Jean-Claude D'Amours Madawaska—Restigouche, NB

Mr. Speaker, that is absolutely not what we heard. There was a concrete plan. The minister can try to present the facts in a better light, but the fact remains that this is not the first time such radical comments, about the region I represent, have been uttered by hon. members of the government. It is clear that this government does not understand anything about the Atlantic provinces. It is even more obvious that they do not want to understand anything.
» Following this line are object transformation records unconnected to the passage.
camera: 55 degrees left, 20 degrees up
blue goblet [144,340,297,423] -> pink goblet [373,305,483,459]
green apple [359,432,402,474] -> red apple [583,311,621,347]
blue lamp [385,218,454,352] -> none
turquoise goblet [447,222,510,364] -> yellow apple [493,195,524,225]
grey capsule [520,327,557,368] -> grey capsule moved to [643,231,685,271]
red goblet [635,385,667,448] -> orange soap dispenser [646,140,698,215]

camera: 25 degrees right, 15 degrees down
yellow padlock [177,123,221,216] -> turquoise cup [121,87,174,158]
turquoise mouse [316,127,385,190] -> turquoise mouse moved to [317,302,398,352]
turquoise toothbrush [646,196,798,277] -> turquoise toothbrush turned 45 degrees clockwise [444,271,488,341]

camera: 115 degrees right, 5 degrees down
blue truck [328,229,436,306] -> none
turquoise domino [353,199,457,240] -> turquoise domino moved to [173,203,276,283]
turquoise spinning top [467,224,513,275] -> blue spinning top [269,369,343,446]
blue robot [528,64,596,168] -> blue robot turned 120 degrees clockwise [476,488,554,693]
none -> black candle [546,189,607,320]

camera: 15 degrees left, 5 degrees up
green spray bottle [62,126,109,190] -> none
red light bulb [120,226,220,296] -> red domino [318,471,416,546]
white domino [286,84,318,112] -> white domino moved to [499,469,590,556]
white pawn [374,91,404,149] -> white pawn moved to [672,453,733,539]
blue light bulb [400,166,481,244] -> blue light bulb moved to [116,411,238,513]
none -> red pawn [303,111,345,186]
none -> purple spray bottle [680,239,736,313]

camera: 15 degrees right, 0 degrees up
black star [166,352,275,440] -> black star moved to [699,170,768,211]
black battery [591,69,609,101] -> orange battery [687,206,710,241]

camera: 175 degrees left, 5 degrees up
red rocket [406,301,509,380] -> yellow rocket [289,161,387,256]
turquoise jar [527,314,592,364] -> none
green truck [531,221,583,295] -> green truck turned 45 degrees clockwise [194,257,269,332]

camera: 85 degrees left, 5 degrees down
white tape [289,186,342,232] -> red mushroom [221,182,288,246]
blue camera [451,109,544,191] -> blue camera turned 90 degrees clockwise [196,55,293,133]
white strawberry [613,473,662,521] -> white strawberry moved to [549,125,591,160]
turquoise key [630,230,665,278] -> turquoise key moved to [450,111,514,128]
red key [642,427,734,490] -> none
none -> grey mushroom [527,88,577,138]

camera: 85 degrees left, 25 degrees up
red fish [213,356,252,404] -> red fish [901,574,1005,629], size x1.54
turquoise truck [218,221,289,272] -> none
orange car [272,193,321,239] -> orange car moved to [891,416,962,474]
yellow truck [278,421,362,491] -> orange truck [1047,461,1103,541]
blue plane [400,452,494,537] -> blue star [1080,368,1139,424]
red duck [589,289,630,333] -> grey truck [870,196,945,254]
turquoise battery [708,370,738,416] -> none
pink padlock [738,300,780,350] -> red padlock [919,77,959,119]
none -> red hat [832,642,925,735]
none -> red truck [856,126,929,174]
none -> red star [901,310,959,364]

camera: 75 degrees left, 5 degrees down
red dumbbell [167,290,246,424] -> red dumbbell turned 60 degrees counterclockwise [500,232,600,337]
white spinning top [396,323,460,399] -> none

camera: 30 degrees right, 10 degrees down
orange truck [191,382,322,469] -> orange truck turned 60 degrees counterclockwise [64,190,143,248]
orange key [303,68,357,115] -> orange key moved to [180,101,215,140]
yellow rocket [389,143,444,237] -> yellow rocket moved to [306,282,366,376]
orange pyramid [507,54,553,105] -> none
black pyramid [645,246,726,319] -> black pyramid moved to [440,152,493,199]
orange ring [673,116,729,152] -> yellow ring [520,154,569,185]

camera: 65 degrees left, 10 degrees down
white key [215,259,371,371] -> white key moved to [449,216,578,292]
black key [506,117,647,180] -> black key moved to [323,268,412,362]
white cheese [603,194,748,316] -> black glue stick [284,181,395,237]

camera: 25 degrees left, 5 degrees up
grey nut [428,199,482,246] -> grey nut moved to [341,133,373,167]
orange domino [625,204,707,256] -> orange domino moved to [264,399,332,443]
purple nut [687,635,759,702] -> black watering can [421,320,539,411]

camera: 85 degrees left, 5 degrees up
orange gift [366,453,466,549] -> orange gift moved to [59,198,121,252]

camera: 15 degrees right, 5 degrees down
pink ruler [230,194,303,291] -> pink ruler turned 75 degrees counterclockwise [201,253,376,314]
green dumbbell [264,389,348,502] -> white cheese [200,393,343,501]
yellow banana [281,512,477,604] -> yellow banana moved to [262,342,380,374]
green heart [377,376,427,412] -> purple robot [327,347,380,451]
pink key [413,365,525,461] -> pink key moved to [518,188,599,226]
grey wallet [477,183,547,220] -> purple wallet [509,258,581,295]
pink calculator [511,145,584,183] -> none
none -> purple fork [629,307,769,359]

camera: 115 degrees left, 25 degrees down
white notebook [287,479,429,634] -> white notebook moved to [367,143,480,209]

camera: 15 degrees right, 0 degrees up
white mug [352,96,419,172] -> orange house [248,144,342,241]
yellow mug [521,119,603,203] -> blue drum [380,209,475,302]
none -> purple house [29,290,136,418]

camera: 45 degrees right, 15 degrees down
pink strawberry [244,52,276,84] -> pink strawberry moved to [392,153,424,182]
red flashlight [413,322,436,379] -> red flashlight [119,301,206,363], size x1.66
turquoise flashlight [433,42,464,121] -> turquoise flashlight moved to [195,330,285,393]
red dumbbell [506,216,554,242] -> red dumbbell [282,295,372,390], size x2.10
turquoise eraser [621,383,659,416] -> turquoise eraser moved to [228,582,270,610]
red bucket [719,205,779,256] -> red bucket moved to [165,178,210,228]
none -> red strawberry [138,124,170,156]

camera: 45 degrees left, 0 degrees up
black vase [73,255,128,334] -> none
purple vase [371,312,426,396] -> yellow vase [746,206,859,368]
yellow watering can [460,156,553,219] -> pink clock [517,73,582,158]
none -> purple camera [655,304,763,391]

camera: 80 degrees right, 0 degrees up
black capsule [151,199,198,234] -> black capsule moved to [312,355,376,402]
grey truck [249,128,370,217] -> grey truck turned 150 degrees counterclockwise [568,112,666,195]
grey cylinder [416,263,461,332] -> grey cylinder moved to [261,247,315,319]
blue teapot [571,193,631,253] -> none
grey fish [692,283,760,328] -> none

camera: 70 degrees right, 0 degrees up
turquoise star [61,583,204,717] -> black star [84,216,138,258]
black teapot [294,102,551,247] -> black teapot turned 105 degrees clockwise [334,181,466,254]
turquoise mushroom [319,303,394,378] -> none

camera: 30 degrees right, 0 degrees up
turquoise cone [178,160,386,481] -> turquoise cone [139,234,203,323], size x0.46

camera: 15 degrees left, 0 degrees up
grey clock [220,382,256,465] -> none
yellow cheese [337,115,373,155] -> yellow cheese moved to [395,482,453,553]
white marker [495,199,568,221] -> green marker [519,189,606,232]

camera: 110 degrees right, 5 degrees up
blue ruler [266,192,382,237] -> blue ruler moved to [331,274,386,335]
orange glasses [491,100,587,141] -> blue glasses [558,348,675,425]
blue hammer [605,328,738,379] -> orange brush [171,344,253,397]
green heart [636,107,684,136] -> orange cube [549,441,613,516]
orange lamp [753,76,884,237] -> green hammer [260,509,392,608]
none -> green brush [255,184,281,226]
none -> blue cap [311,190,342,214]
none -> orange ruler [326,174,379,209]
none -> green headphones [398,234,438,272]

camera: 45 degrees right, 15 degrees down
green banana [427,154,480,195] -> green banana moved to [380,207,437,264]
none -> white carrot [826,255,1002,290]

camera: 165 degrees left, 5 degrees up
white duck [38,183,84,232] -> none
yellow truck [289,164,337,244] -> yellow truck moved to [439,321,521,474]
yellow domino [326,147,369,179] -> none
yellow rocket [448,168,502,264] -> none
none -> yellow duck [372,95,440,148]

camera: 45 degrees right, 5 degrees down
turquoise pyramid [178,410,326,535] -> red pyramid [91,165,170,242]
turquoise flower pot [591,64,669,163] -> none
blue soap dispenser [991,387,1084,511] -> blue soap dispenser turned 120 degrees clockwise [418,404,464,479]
The government's objective seems clear: it wants to drive Atlantic Canadians out of their regions. Is that the Prime Minister's hidden agenda for dealing with the Conservatives' defeatist attitude toward the Atlantic provinces?

Employment
Oral Questions

2:50 p.m.

Central Nova
Nova Scotia

Conservative

Peter MacKay Minister of Foreign Affairs and Minister of the Atlantic Canada Opportunities Agency

Mr. Speaker, I represent Atlantic Canadians as well. I grew up and live in that region. What a complete misstatement of fact. That is not a policy, nor was it even an utterance of a government member. That is a complete distortion, a complete myth and a complete misstatement of fact, which is not uncommon or unusual coming from Liberal members opposite.